**Directions for this task:**
Using the data below, determine the number of lines that include the string "length". Write only that number.

══ Task data

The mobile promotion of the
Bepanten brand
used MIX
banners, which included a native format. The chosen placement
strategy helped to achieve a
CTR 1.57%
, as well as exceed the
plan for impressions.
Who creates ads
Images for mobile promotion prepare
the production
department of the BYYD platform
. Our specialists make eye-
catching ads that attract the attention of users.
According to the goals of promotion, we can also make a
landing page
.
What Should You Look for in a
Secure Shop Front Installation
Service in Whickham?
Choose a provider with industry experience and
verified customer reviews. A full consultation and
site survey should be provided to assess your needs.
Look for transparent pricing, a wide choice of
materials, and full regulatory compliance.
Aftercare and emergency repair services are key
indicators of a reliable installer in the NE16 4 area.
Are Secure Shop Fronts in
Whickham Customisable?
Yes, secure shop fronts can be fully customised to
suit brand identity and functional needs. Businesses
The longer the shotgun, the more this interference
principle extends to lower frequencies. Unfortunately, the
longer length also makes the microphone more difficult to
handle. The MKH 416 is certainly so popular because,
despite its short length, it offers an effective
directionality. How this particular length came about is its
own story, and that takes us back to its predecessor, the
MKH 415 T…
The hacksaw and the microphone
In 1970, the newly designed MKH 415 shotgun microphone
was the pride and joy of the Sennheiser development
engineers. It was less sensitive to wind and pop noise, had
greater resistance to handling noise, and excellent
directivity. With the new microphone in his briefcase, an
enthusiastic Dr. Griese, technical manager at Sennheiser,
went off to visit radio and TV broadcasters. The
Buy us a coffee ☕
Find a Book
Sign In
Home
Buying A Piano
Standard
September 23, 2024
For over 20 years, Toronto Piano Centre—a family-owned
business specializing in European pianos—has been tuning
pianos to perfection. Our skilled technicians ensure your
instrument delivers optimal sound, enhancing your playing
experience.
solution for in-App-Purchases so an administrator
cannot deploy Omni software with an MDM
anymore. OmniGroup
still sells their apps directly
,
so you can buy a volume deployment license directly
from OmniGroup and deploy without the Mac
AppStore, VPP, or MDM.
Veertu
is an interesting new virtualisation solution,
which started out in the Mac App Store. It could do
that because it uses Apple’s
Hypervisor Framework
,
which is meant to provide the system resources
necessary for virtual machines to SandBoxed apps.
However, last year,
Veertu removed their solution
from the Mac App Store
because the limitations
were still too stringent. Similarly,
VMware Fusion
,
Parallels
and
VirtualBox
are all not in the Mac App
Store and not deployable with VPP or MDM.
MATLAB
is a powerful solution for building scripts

════

**Task result:**
3